The Big Ten Tournament is taking place at the Garden from February 28th to March 4th, so it’s a natural fit to hold media day there as well. One of the biggest announcements  at the Big Ten Men’s Basketball Media Day is the decision for the league to move from an 18- to a 20-game conference schedule beginning with the 2018-19 season.

“We looked at the place of basketball, not only in the Big Ten but nationally, and really came to a conclusion that we needed to control the number of quality games,” Big Ten Commissioner Jim Delany said in a ballroom at Madison Square Garden. “We felt we could add quality games in basketball. We felt we could spread out the games a bit, and therefore there would be a couple games in early December we thought we could experiment over time.”

Iowa seemed excited about the day:

Minnesota’s Richard Pitino Didn’t Duck When Asked About His Father

The first five questions Richard Pitino answered were about the promising season ahead in Minneapolis — with four starters returning from a team that went 24-10 and made the NCAA tournament last season, the Gophers are legitimate Big Ten contenders — but he couldn’t escape the inevitable probing of his reaction and emotions.

His father, Rick Pitino is currently under investigation for a recruiting scandal.

“It’s been really hard,” he said. “You just want for him, more than anything . . . you see your dad, you want him to be happy. You want him to be healthy.”

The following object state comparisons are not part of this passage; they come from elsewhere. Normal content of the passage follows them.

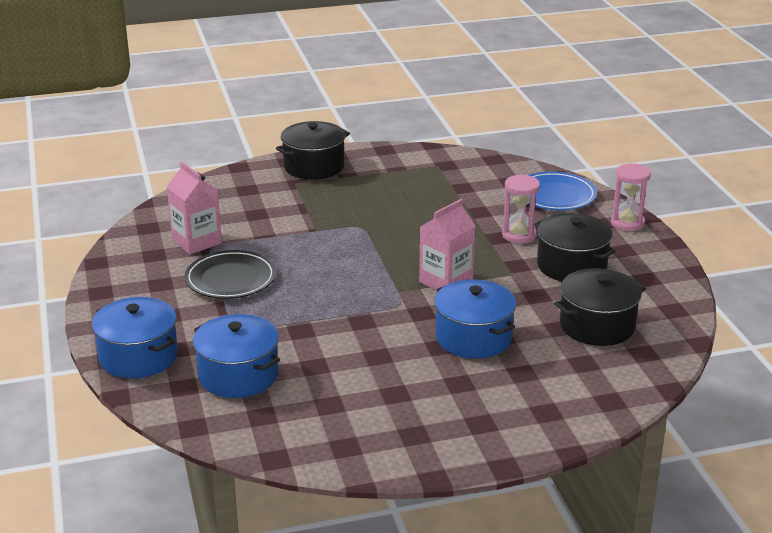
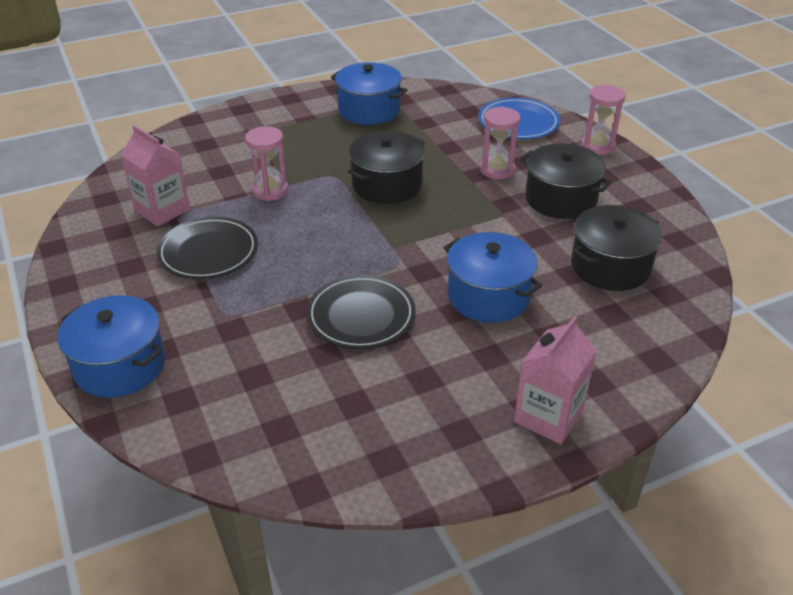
camera: 10 degrees left, 10 degrees up
(238, 375) = (241, 376): blue pot -> blue pot (369, 110)
(298, 234) = (270, 190): none -> pink hourglass
(314, 166) = (269, 112): black pot -> black pot (387, 185)
(353, 341) = (361, 316): none -> black plate
(446, 281) = (439, 231): pink carton -> pink carton (548, 416)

Coach Izzo Also Commented On The Probe

When asked about the FBI probe into cheating and corruption in college basketball recruiting, Tom Izzo invoked what he called the ’10 percent rule’ passed on to him by former Spartans coach Jud Heathcote.

“There’s going to be 10 percent problems in every profession, whether it be coaching, whether it be in business, whether it be writers; I guess you could go to policemen to priests nowadays too,” Izzo said. “So I wouldn’t paint the brush over college basketball or football or athletics.”

 The Coaches are Concerned About the Big Ten Tournament Format, and Rightly So.

Having the Madison Square Garden as the tournament venue meant playing the tourney a week early, because the Big East has it reserved for championship week.

None of the coaches know how having 7-10 days off before the NCAA Tournament will affect preparation for The Big Dance. At the podium Thursday, coaches gritted their teeth and claimed to have embraced it. Their real view may have been summarized best by Maryland’s Mark Turgeon.

“I don’t have a problem with it,” he said. “Ask me in March. I might have a different answer.”

Rutgers Could Be In Store For a Long Season

Rutgers coach Steve Pikiell spoke at Big Ten Men’s Basketball Media Day. Pikiell said he shared some of this memories at Madison Square Garden with his players. He views the Big Ten as the best league in the country and is excited all 14 teams will be coming to New York for the Big Ten Tournament this season.

He’s cautiously optimistic for the outcome of the season. The defensive was “very average most of the year,” Pikiell said, and defensive rebounding really hurt Rutgers a season ago. He’s emphasized those areas in the preseason and said practices have improved overall.

“We need to recruit some tremendous size to compete,” he added.

On the 20-game schedule, Pikiell is excited to have two more competitive games. He said what was once a top-50 schedule annually for Rutgers could turn into a top-30 one.

The New 20 Game Format Might Hurt Rutgers 

The expansion good for TV, obviously, and for the powerhouses — more built-in competition and buzz for the biggest rivalries, but as Pikiell tries to build Rutgers’ confidence through selective scheduling, his task gets that much harder. He said at the Big Ten Men’s Basketball Media Day that he was concerned.

“I mean, banging heads for 20 games against some of the best coaches and players, just makes it difficult,” Pikiell said. “But we’ve added two more nationally televised games and two more opportunities (to see) teams home and away, and so I’m excited about that.”

Who knows what all this means in the long run, but for fans, it means more amazing conference action.